▶ _Problem to solve_
From the records below, output exactly the lines running from the line containing "Farasat, A., Menhaj, M." through the line containing "Kazemi, M., Najafi, J., & MENHAJ, M.", and no others.

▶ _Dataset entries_
·····
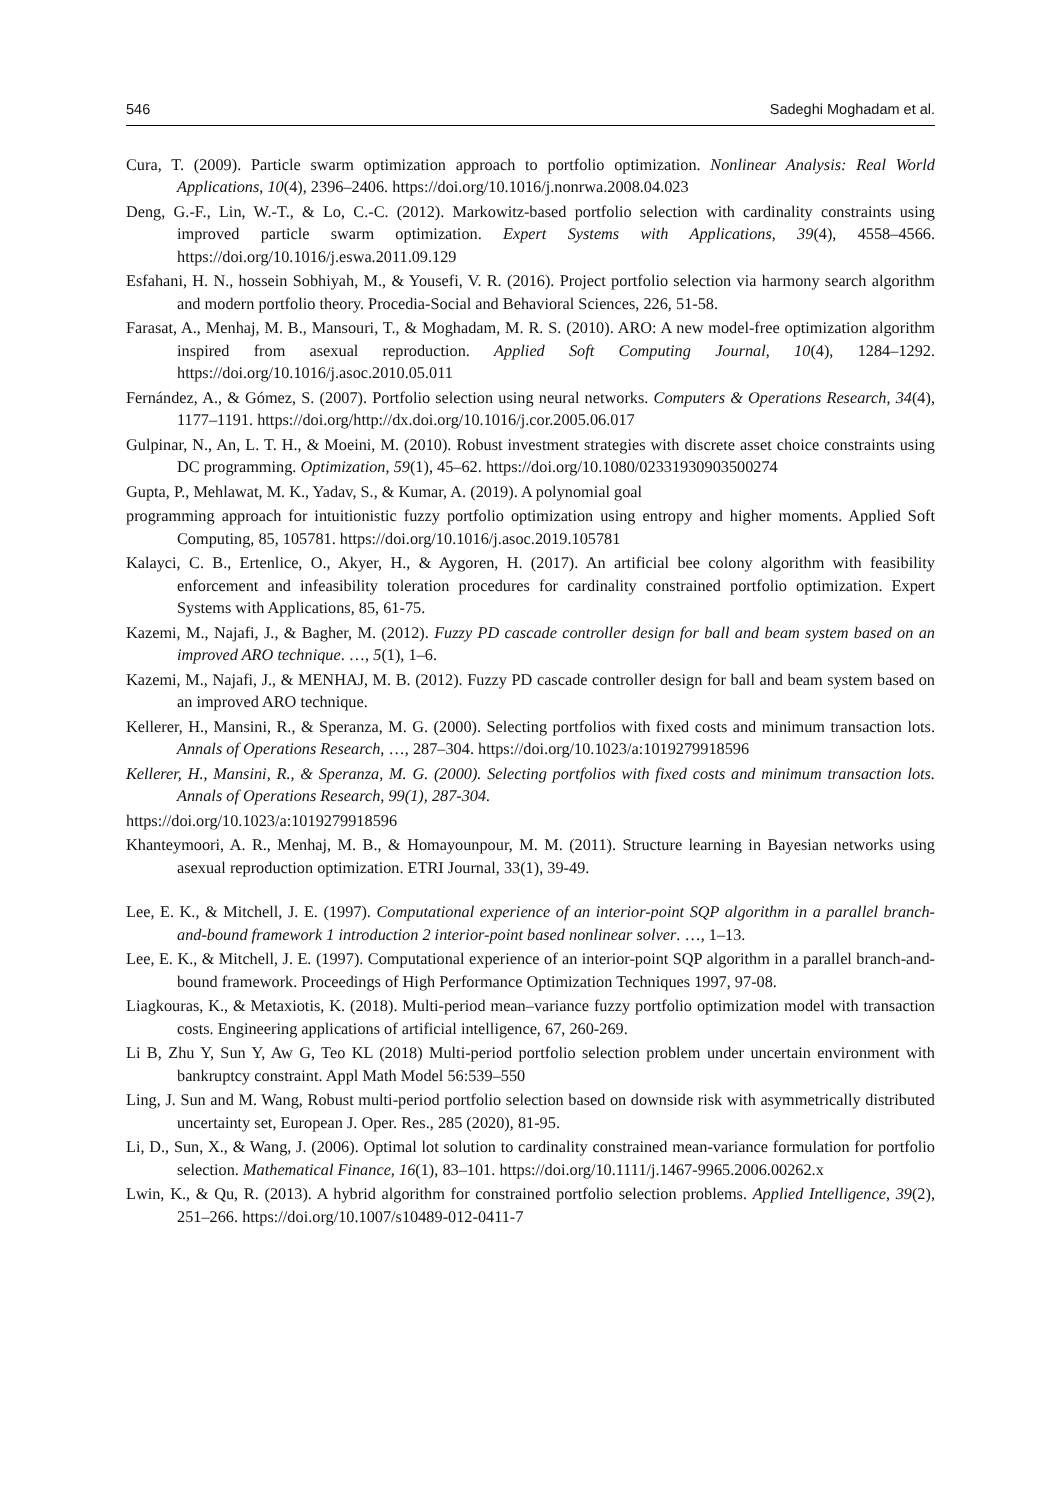546 Sadeghi Moghadam et al.
Cura, T. (2009). Particle swarm optimization approach to portfolio optimization. Nonlinear Analysis: Real World Applications, 10(4), 2396–2406. https://doi.org/10.1016/j.nonrwa.2008.04.023
Deng, G.-F., Lin, W.-T., & Lo, C.-C. (2012). Markowitz-based portfolio selection with cardinality constraints using improved particle swarm optimization. Expert Systems with Applications, 39(4), 4558–4566. https://doi.org/10.1016/j.eswa.2011.09.129
Esfahani, H. N., hossein Sobhiyah, M., & Yousefi, V. R. (2016). Project portfolio selection via harmony search algorithm and modern portfolio theory. Procedia-Social and Behavioral Sciences, 226, 51-58.
Farasat, A., Menhaj, M. B., Mansouri, T., & Moghadam, M. R. S. (2010). ARO: A new model-free optimization algorithm inspired from asexual reproduction. Applied Soft Computing Journal, 10(4), 1284–1292. https://doi.org/10.1016/j.asoc.2010.05.011
Fernández, A., & Gómez, S. (2007). Portfolio selection using neural networks. Computers & Operations Research, 34(4), 1177–1191. https://doi.org/http://dx.doi.org/10.1016/j.cor.2005.06.017
Gulpinar, N., An, L. T. H., & Moeini, M. (2010). Robust investment strategies with discrete asset choice constraints using DC programming. Optimization, 59(1), 45–62. https://doi.org/10.1080/02331930903500274
Gupta, P., Mehlawat, M. K., Yadav, S., & Kumar, A. (2019). A polynomial goal
programming approach for intuitionistic fuzzy portfolio optimization using entropy and higher moments. Applied Soft Computing, 85, 105781. https://doi.org/10.1016/j.asoc.2019.105781
Kalayci, C. B., Ertenlice, O., Akyer, H., & Aygoren, H. (2017). An artificial bee colony algorithm with feasibility enforcement and infeasibility toleration procedures for cardinality constrained portfolio optimization. Expert Systems with Applications, 85, 61-75.
Kazemi, M., Najafi, J., & Bagher, M. (2012). Fuzzy PD cascade controller design for ball and beam system based on an improved ARO technique. …, 5(1), 1–6.
Kazemi, M., Najafi, J., & MENHAJ, M. B. (2012). Fuzzy PD cascade controller design for ball and beam system based on an improved ARO technique.
Kellerer, H., Mansini, R., & Speranza, M. G. (2000). Selecting portfolios with fixed costs and minimum transaction lots. Annals of Operations Research, …, 287–304. https://doi.org/10.1023/a:1019279918596
Kellerer, H., Mansini, R., & Speranza, M. G. (2000). Selecting portfolios with fixed costs and minimum transaction lots. Annals of Operations Research, 99(1), 287-304.
https://doi.org/10.1023/a:1019279918596
Khanteymoori, A. R., Menhaj, M. B., & Homayounpour, M. M. (2011). Structure learning in Bayesian networks using asexual reproduction optimization. ETRI Journal, 33(1), 39-49.
Lee, E. K., & Mitchell, J. E. (1997). Computational experience of an interior-point SQP algorithm in a parallel branch-and-bound framework 1 introduction 2 interior-point based nonlinear solver. …, 1–13.
Lee, E. K., & Mitchell, J. E. (1997). Computational experience of an interior-point SQP algorithm in a parallel branch-and-bound framework. Proceedings of High Performance Optimization Techniques 1997, 97-08.
Liagkouras, K., & Metaxiotis, K. (2018). Multi-period mean–variance fuzzy portfolio optimization model with transaction costs. Engineering applications of artificial intelligence, 67, 260-269.
Li B, Zhu Y, Sun Y, Aw G, Teo KL (2018) Multi-period portfolio selection problem under uncertain environment with bankruptcy constraint. Appl Math Model 56:539–550
Ling, J. Sun and M. Wang, Robust multi-period portfolio selection based on downside risk with asymmetrically distributed uncertainty set, European J. Oper. Res., 285 (2020), 81-95.
Li, D., Sun, X., & Wang, J. (2006). Optimal lot solution to cardinality constrained mean-variance formulation for portfolio selection. Mathematical Finance, 16(1), 83–101. https://doi.org/10.1111/j.1467-9965.2006.00262.x
Lwin, K., & Qu, R. (2013). A hybrid algorithm for constrained portfolio selection problems. Applied Intelligence, 39(2), 251–266. https://doi.org/10.1007/s10489-012-0411-7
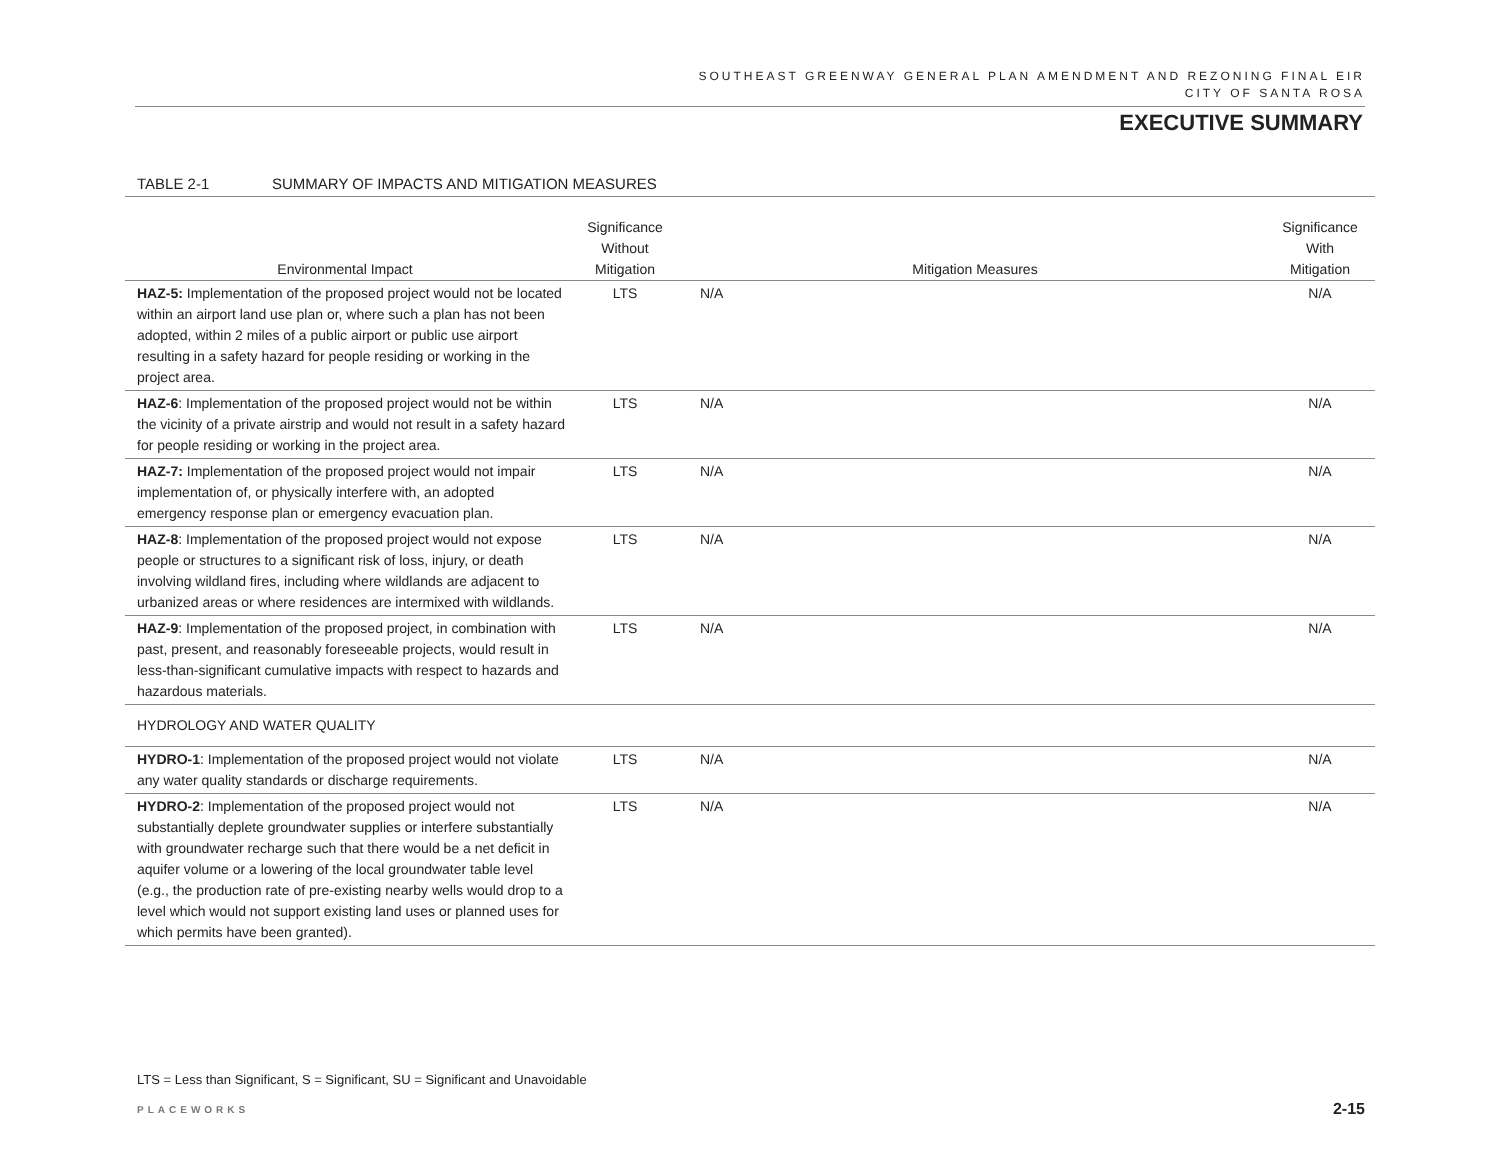SOUTHEAST GREENWAY GENERAL PLAN AMENDMENT AND REZONING FINAL EIR
CITY OF SANTA ROSA
EXECUTIVE SUMMARY
TABLE 2-1 SUMMARY OF IMPACTS AND MITIGATION MEASURES
| Environmental Impact | Significance Without Mitigation | Mitigation Measures | | Significance With Mitigation |
| --- | --- | --- | --- | --- |
| HAZ-5: Implementation of the proposed project would not be located within an airport land use plan or, where such a plan has not been adopted, within 2 miles of a public airport or public use airport resulting in a safety hazard for people residing or working in the project area. | LTS | N/A | | N/A |
| HAZ-6 : Implementation of the proposed project would not be within the vicinity of a private airstrip and would not result in a safety hazard for people residing or working in the project area. | LTS | N/A | | N/A |
| HAZ-7: Implementation of the proposed project would not impair implementation of, or physically interfere with, an adopted emergency response plan or emergency evacuation plan. | LTS | N/A | | N/A |
| HAZ-8 : Implementation of the proposed project would not expose people or structures to a significant risk of loss, injury, or death involving wildland fires, including where wildlands are adjacent to urbanized areas or where residences are intermixed with wildlands. | LTS | N/A | | N/A |
| HAZ-9 : Implementation of the proposed project, in combination with past, present, and reasonably foreseeable projects, would result in less-than-significant cumulative impacts with respect to hazards and hazardous materials. | LTS | N/A | | N/A |
| HYDROLOGY AND WATER QUALITY | | | | |
| HYDRO-1 : Implementation of the proposed project would not violate any water quality standards or discharge requirements. | LTS | N/A | | N/A |
| HYDRO-2 : Implementation of the proposed project would not substantially deplete groundwater supplies or interfere substantially with groundwater recharge such that there would be a net deficit in aquifer volume or a lowering of the local groundwater table level (e.g., the production rate of pre-existing nearby wells would drop to a level which would not support existing land uses or planned uses for which permits have been granted). | LTS | N/A | | N/A |
LTS = Less than Significant, S = Significant, SU = Significant and Unavoidable
PLACEWORKS 2-15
·····
▶ _Solution to the problem_
Farasat, A., Menhaj, M. B., Mansouri, T., & Moghadam, M. R. S. (2010). ARO: A new model-free optimization algorithm inspired from asexual reproduction. Applied Soft Computing Journal, 10(4), 1284–1292. https://doi.org/10.1016/j.asoc.2010.05.011
Fernández, A., & Gómez, S. (2007). Portfolio selection using neural networks. Computers & Operations Research, 34(4), 1177–1191. https://doi.org/http://dx.doi.org/10.1016/j.cor.2005.06.017
Gulpinar, N., An, L. T. H., & Moeini, M. (2010). Robust investment strategies with discrete asset choice constraints using DC programming. Optimization, 59(1), 45–62. https://doi.org/10.1080/02331930903500274
Gupta, P., Mehlawat, M. K., Yadav, S., & Kumar, A. (2019). A polynomial goal
programming approach for intuitionistic fuzzy portfolio optimization using entropy and higher moments. Applied Soft Computing, 85, 105781. https://doi.org/10.1016/j.asoc.2019.105781
Kalayci, C. B., Ertenlice, O., Akyer, H., & Aygoren, H. (2017). An artificial bee colony algorithm with feasibility enforcement and infeasibility toleration procedures for cardinality constrained portfolio optimization. Expert Systems with Applications, 85, 61-75.
Kazemi, M., Najafi, J., & Bagher, M. (2012). Fuzzy PD cascade controller design for ball and beam system based on an improved ARO technique. …, 5(1), 1–6.
Kazemi, M., Najafi, J., & MENHAJ, M. B. (2012). Fuzzy PD cascade controller design for ball and beam system based on an improved ARO technique.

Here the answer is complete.